Ivan did not reach for it. Dorshmaii shrugged and dropped it, grinding it into the ground with her dainty foot. “It’s no good to me now. All used up. Oh, but you are not used up, Ivan! You are so warm and bright I can hardly look at you! Thick and full of juice, that’s you! Like a green grape! Come and share my bed, like you always wanted. And I know you wanted to, even then, you wicked little thing.”

Ivan stared at her. His hand in Marya’s went slack, and she could feel him flow towards the girl like water pouring from one glass to another.

“Dorshmaii,” Marya said, without raising her voice. She had hoped he would be strong enough on his own, that she would not have to use her authority. She was ready to lay it down, so ready. “He is under my shield.”

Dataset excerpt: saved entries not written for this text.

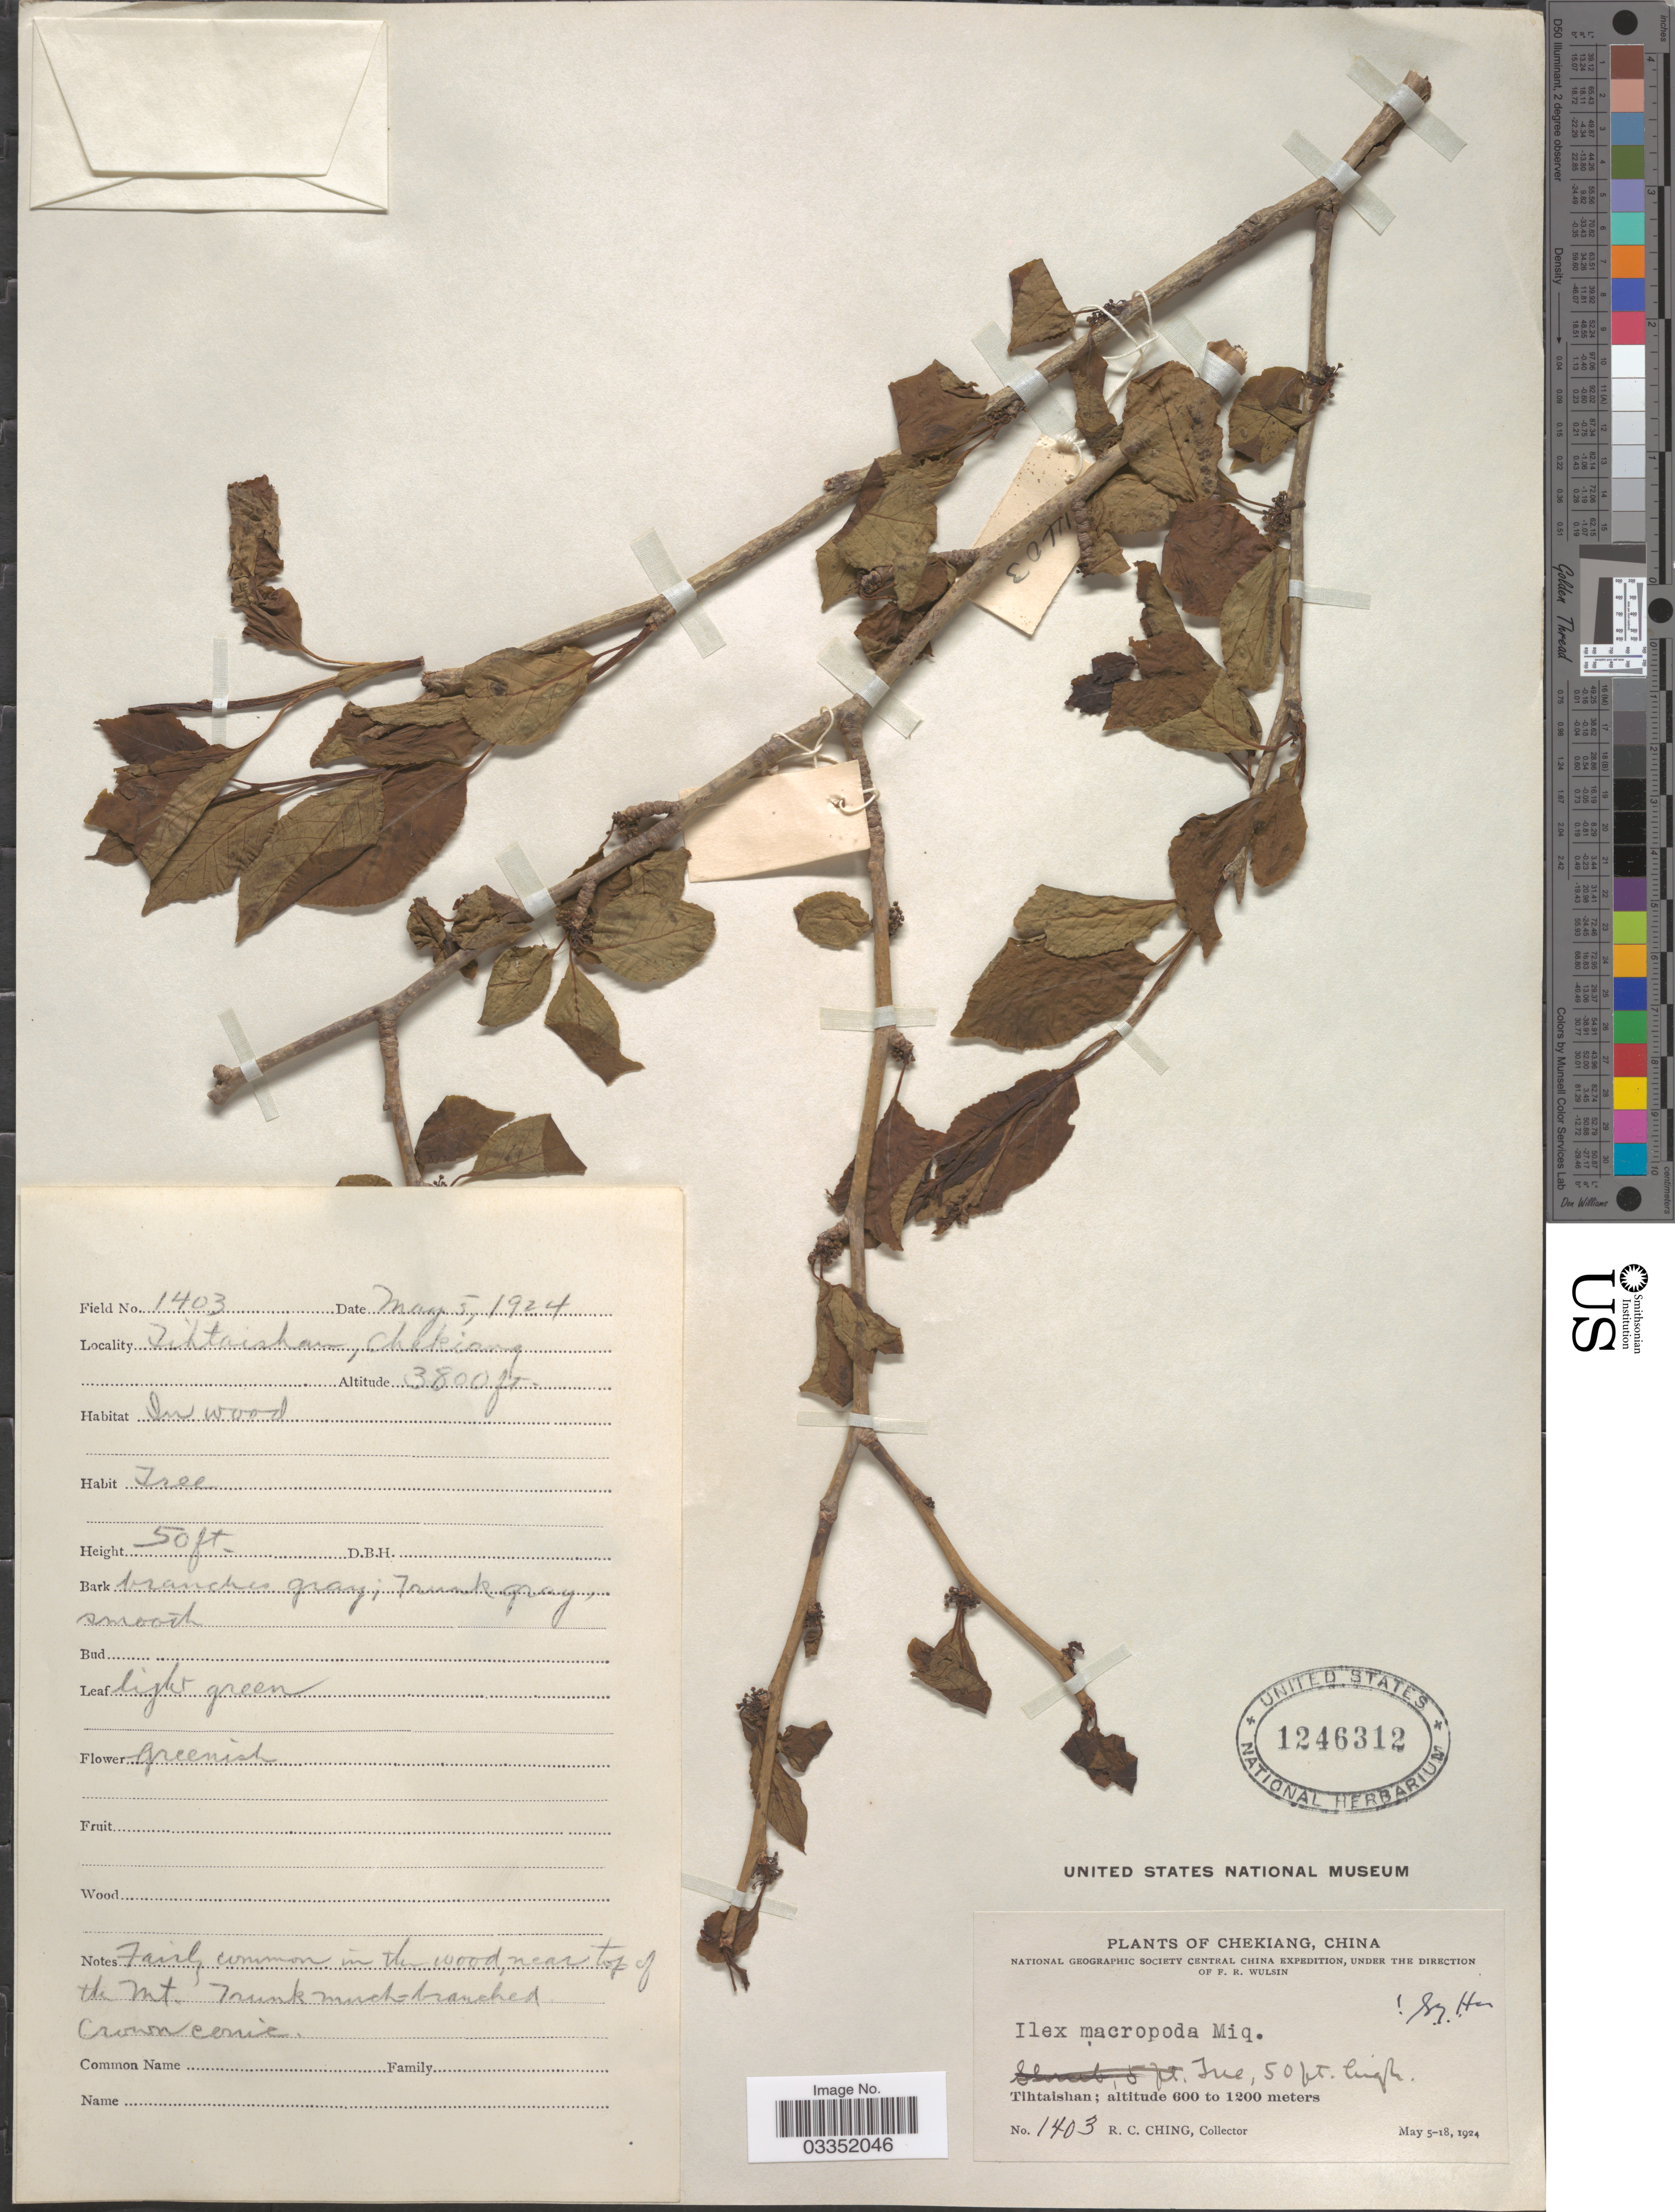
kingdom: Plantae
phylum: Tracheophyta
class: Magnoliopsida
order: Aquifoliales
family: Aquifoliaceae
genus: Ilex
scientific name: Ilex macropoda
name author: Miq.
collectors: R. C. Ching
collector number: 1403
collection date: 1924-05-05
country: China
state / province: Zhejiang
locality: Chekiang. Tihtaishan.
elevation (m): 1158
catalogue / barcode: US 1246312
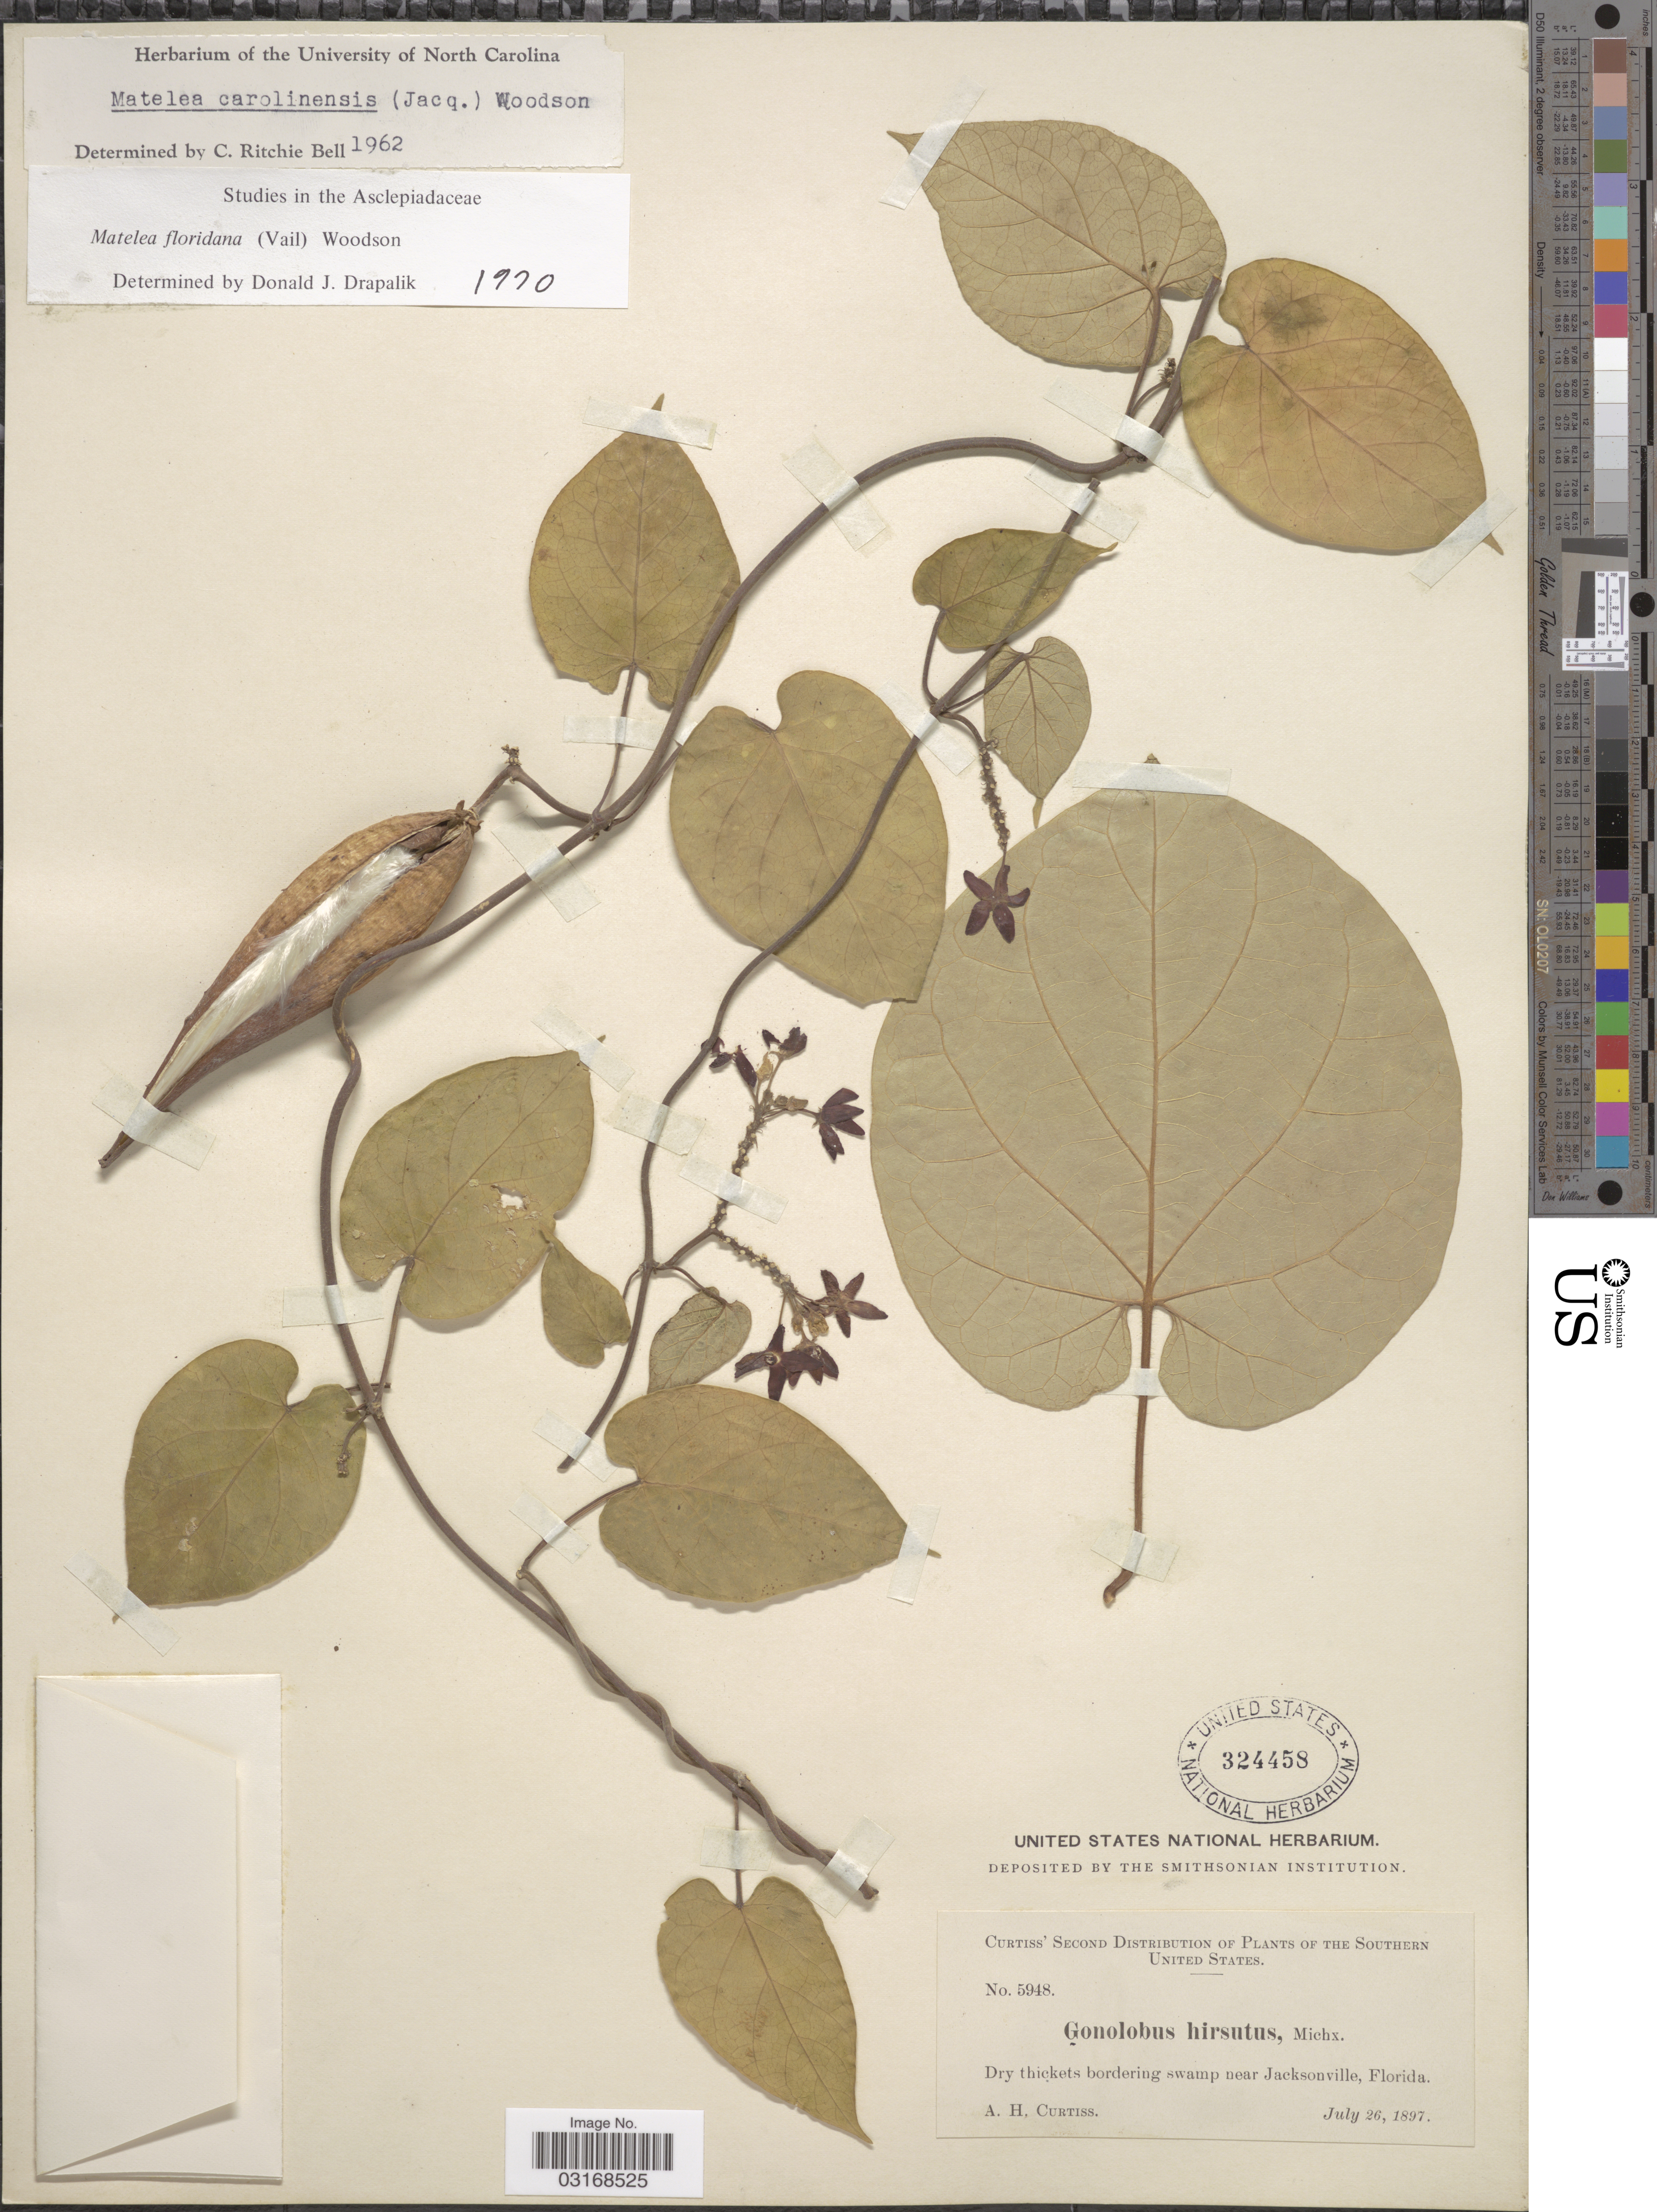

The girl in the lace dress looked from Ivan to her and back again. “I don’t think your shield extends to playthings, little Tsaritsa. Let me have him. I’ll ride him to Georgia and back before morning. He’ll bleed from my spurs. Then you can have him back.”

Marya reached for the pale, intricately carved rifle slung over her back. She loved her rifle. There was no other like it. She had found it in Naganya’s house, so long ago. The vintovnik had whittled it out of the bones of the firebird they had killed on their hunt, the last time they were all together, meaning it to be a wedding present. Marya Morevna brought it to bear on the ghost and adjusted the sighting.

“Don’t!” cried Ivan.

“Oh!” Dorshmaii breathed. “It’s so beautiful! I can see the flames still! Oh, Marya Morevna, you have no right to a weapon like that! Give it to me! See, the bird opens its mouth to me; it wants to be mine!”